Berita Sedih Menyebabkan Trend Tweet-Mania

Tweet

Berita meninggalnya Whitney Houston tidak terduga dan menyedihkan. Menurut Associated Press, berita itu menyebar di Twitter 27 menit hingga 45 menit sebelum Pers mengetahuinya. Tweet asli pertama dari kematian Ms. Houston di-retweet sekali dan ketika Associated Press mengkonfirmasi kematiannya oleh humasnya, ia me-retweet 10.000 kali.

Bisakah Twitter menjadi kegemaran terbaru untuk menyampaikan berita? Laju kecepatan penyebaran berita di seluruh dunia terus meningkat dengan cepat karena Internet dan jaringan media sosial yang kuat.
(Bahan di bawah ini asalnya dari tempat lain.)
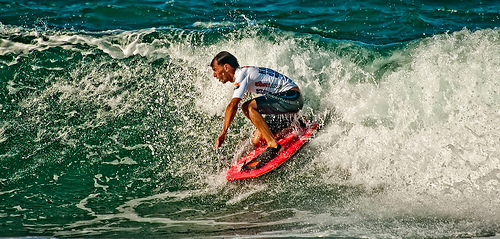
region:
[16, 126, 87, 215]
Water is blue color.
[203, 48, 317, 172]
One man is surfing.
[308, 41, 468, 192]
Waves are white color.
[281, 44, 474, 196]
water is splashing.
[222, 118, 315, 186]
Surfing board is red color.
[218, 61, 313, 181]
Man is standing on the surfing board.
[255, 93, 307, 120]
Man is wearing blue shorts.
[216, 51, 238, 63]
Hair is black color.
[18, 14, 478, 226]
Day time picture.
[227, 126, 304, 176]
One surfing board is seen.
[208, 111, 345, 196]
red surfboard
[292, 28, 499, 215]
large white wave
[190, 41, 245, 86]
short brown hair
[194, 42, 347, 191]
surfer is riding the big wave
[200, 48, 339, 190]
surfer is crouched down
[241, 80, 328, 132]
man is wearing shorts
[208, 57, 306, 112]
surfer is wearing a white top with writing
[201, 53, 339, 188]
surfer is wet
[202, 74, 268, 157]
arms are in front of him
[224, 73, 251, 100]
emblem on the shoulder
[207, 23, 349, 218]
Man surfing in the ocean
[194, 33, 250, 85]
Man with dark hair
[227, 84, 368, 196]
Red surfboard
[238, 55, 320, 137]
Man with swim trunks and tshirt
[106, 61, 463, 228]
Surfing on an ocean wave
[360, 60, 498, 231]
Ocean wave with white cap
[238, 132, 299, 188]
Wearing flippers while riding surfboard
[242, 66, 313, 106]
Tshirt has writing on it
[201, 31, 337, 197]
The man looks surprised by the wave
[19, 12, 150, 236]
The ocean water is a greenish blue color.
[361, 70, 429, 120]
part of a water splash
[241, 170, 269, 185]
part of a swimming board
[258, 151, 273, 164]
surface of a board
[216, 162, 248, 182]
edge of a board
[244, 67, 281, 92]
part of a white top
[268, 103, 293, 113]
part of a short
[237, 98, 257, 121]
part of a knee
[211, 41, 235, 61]
hair of a man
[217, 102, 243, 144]
part of an arm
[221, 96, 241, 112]
part of an elbow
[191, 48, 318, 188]
man surfing in ocean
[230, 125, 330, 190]
man riding red surf board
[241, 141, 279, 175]
man wearing black fin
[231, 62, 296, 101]
man wearing white shirt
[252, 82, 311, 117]
man wearing black shorts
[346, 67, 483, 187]
white foam of ocean wave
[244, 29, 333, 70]
white foam of ocean wave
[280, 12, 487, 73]
green and white ocean wave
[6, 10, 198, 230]
green and white ocean wave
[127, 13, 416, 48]
green and white ocean wave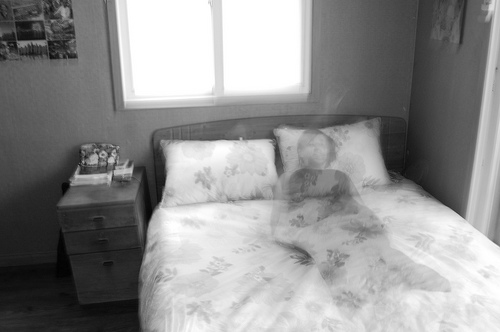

Berlalunya Whitney bukan tweet pertama dari jenisnya, dan sayangnya tidak akan Berita bola menjadi yang terakhir. Pada tahun 2011, segera setelah tweet tersebut mengudara di mana Osama Bin Laden meninggal dunia, berita tersebut mendapat perhatian global di seluruh jaringan media sosial.

Apakah Jaringan Media Sosial Sumber Berita Valid?

Dalam satu jam pertama dari berita resmi yang telah dilewati Whitney, 2,5 juta tweet dan retweet terjadi. Orang-orang di mana ragu-ragu untuk mempercayai cerita tersebut karena tipuan yang dimasukkan di internet hanya untuk bersenang-senang. Cerita harus dikonfirmasi bahwa itu bukan palsu.

Tren berita Twitter yang cepat meledak menyebabkan beberapa masalah bagi wartawan profesional secara global. Satu masalah adalah bahwa berita tersebut tidak pernah diverifikasi ketika pertama kali menyentuh media sosial oleh publik. Reporter memiliki tanggung jawab untuk memverifikasi cerita sebelum dipublikasikan. Ketika kematian Joe Paterno diposting di situs web Universitas Penn, berita itu langsung menyebar. CBS sports mengambil cerita dan mentweetnya. Kisah itu tidak hanya salah, tetapi tidak sensitif bagi keluarga dan teman-temannya. Pak Paterno berada di rumah sakit dalam kondisi serius tetapi meninggal sehari setelah laporan berita mengenai surat kabar. Keluarganya pasti hancur oleh rumor dan terpesona ketika dia benar-benar lulus.

Masalah dengan tren ini adalah bahwa wartawan berita bersaing dengan dunia jejaring media sosial yang diisi dengan wartawan tidak resmi yang memadamkan berita yang tidak terverifikasi. Ini memaksa para profesional untuk mengeluarkan setengah kebenaran. Berita tentang masa depan harus diproduksi dengan hati-hati menggunakan aliran Tweet dan Facebook agar dapat mengikutinya. Berita yang ditampilkan di seluruh jaringan media sosial mungkin tampak sangat menarik tetapi kebenarannya adalah bahwa Anda harus percaya semua yang ada di Internet. Anda mungkin harus mencari kebenaran sendiri.

You may also like

Leave a Reply

Your email address will not be published.